"You have not lost the tongue of an Englishman, Master Ormerod, and for that let us be thankful. Aye, 'tis a crotchet of mine to drink a posset of ale, fetched from a brewer in Dorset whose ways are known to me, each night before I rest. It settles the digestion—although my friends the savages in North America do protest that naught is necessary upon retiring save a long drink of clear, cold water."

"You have fought hard for the comfort I see around me?" I suggested.

"Aye, but we shall have time anon to speak of that. Do you tell me now of your present plight. Fear not to be frank with me, Master Ormerod. I do not mix in politics. I am none of your red-hot loyalists who would hang a man because he remarks that our worthy King is Hanoverian by birth. But on the other hand I'll have naught to do with these plotters who fume over the exiled Stuarts.

"The Stuarts went, sir, because they over-taxed the forbearance of a long-suffering people. They might have returned ere this, as you know, had they possessed the good sense to appreciate what their whilom people required.

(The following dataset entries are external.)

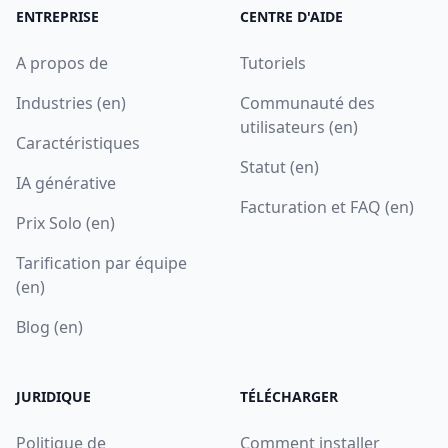
ENTREPRISE
CENTRE D'AIDE
A propos de
Tutoriels
Industries (en)
Communauté des
utilisateurs (en)
Caractéristiques
Statut (en)
IA générative
Facturation et FAQ (en)
Prix Solo (en)
Tarification par équipe
(en)
Blog (en)
JURIDIQUE
TÉLÉCHARGER
Politique de
Comment installer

But they lacked that good sense, Master Ormerod, and with all deference I say to you they will never return unless they learn that lesson—and abjure Popery—very soon."

I leaned forward in my chair and interrupted him, the words bubbling from my lips.

"I could not have put neater my own feelings, Master Juggins. When I was a lad not yet of age I risked all I had for the Stuart cause. What came of it? A life of exile that might have ruined me, as it has many a better man. My family's estate was sequestrated; my outlawry was proclaimed. I have no place to lay my head, save it be by the bounty of a foreigner.

"Have I secured any moral satisfaction by these sacrifices? At first I thought I had.

"They told me it was all for the Good Cause, the Cause that some day must triumph. The man you call the Pretender—it irks my lips to brand him so, despite how I have suffered in his name—took me by the hand, made me a chamberlain at his trumpery Court. I received a commission to fight under an English prince in foreign wars, mayhap against my own land. 'Tis only accident has averted that so far.

"But when I looked closer I found that I had done nothing for my country. For this prince, whom some men call King and some Pretender, yes. But for my country, nothing."

"This made me think the harder, Master Juggins. At the beginning I had taken zest in the plots and plans which were aimed to bring about his restoration to power.